Researchers at the Investigative Project on Terrorism have also compiled evidence that Hagel spoke frequently to pro-Arab audiences in 2007, a time that predates the period which the nominee was required to flesh out on his confirmation forms.

According to these records, examined by Fox News, Hagel addressed Rutgers University’s Center for Middle East Studies on March 2, 2007, at an event co-sponsored by the American Iranian Council. On April 27, 2007, the senator addressed the Arab American Institute in Washington, during its annual “Spirit of Humanity” awards ceremony in honor of the late poet Kahlil Gibran. The AAI is a non-profit organization headed by pollster James Zogby.

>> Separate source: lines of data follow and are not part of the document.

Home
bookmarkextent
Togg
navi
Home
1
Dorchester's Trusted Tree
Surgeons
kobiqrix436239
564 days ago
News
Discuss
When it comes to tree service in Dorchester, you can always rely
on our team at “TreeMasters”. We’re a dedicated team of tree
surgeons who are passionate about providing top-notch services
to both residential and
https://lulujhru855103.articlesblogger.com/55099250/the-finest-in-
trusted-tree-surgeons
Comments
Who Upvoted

Similarly, on October 25, 2007 – in an event that has been previously reported but of which Fox News has obtained a partial MP3 recording – Hagel addressed the National Council on US-Arab Relations (NCUSAR). Another non-profit based in Washington, NCUSAR is described by the Investigative Project on Terrorism as “a de facto propaganda arm of the Arab world.” Conferences hosted by the group have reportedly featured speakers who have accused Israel of waging campaigns of “ethnic cleansing” and “genocide,” and referred to “the Jewish lobby” – the very term for which Hagel, at his confirmation hearing last month, expressed regret at having used in a 2006 interview.

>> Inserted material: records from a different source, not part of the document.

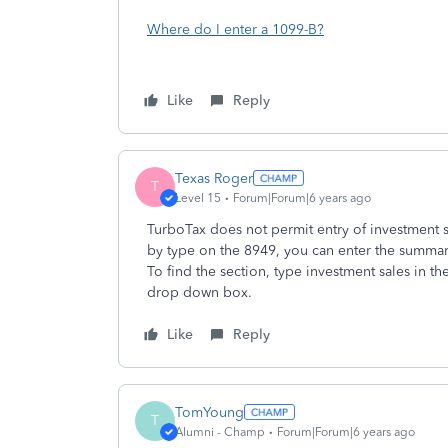
Where do I enter a 1099-B?
Like
Reply
Texas Roger
T
Level 15
Forum|Forum|6 years ago
TurboTax does not permit entry of investment s
by type on the 8949, you can enter the summary
To find the section, type investment sales in t
drop down box.
Like
Reply
TomYoung
T
Alumni - Champ
Forum|Forum|6 years ago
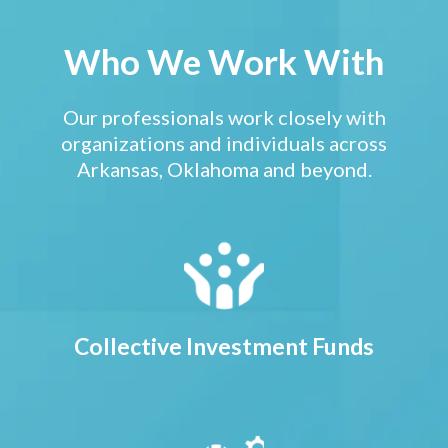
Who We Work With
Our professionals work closely with
organizations and individuals across
Arkansas, Oklahoma and beyond.
Collective Investment Funds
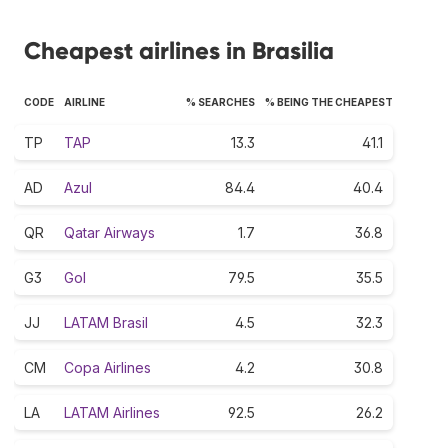
Cheapest airlines in Brasilia
CODE
AIRLINE
% SEARCHES
% BEING THE CHEAPEST
TP
TAP
13.3
41.1
AD
Azul
84.4
40.4
QR
Qatar Airways
1.7
36.8
G3
Gol
79.5
35.5
JJ
LATAM Brasil
4.5
32.3
CM
Copa Airlines
4.2
30.8
LA
LATAM Airlines
92.5
26.2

Asked during a question-and-answer session at the NCUSAR event whether Washington could still be a leader in achieving Arab-Israeli peace, Hagel replied: “I think the United States has done great damage to itself in that role of an honest broker….[I]f you have a situation where one side doesn’t trust you or one side thinks that you’re siding with the other side, in particular the Israeli-Arab conflict, then…we are essentially unable to be a so-called honest broker.” Hagel at the event went on to call Israel “a strong ally” and to say that the U.S. “should be” a strong ally of Israel. However, he also stated, “[T]here’s no question in the Arab-Israeli issue that Israel is a nation today as a result of the United States” and said that American support for the Israelis cannot exist “at the sacrifice of our friendships with the Arabs.”

These further disclosures about Hagel’s speeches in recent years are likely to further inflame the confirmation process surrounding the decorated Vietnam veteran, whose performance at his confirmation hearing on January 31 is widely viewed as having been unimpressive. Republican senators, who have been clamoring for greater financial disclosure from the nominee, have been mulling, if no such disclosure is forthcoming, whether to stage a walkout during a planned vote on the nomination by the Armed Services Committee for this week.

The Obama administration official assisting Hagel in his nomination also pointed to a letter to Sen. Roger Wicker (R-Miss.) that Hagel wrote last week, in which Hagel said he has undertaken “an exhaustive search for all of my speaking engagements over the past five years.” In an appendix to the Wicker letter, Hagel listed some two dozen speeches he has given through the Washington Speakers Bureau. He added that the company’s clients often stipulated that Hagel’s appearances before them would be off the record.

Still, that list did not include the two dates in 2008 that have not elsewhere been disclosed.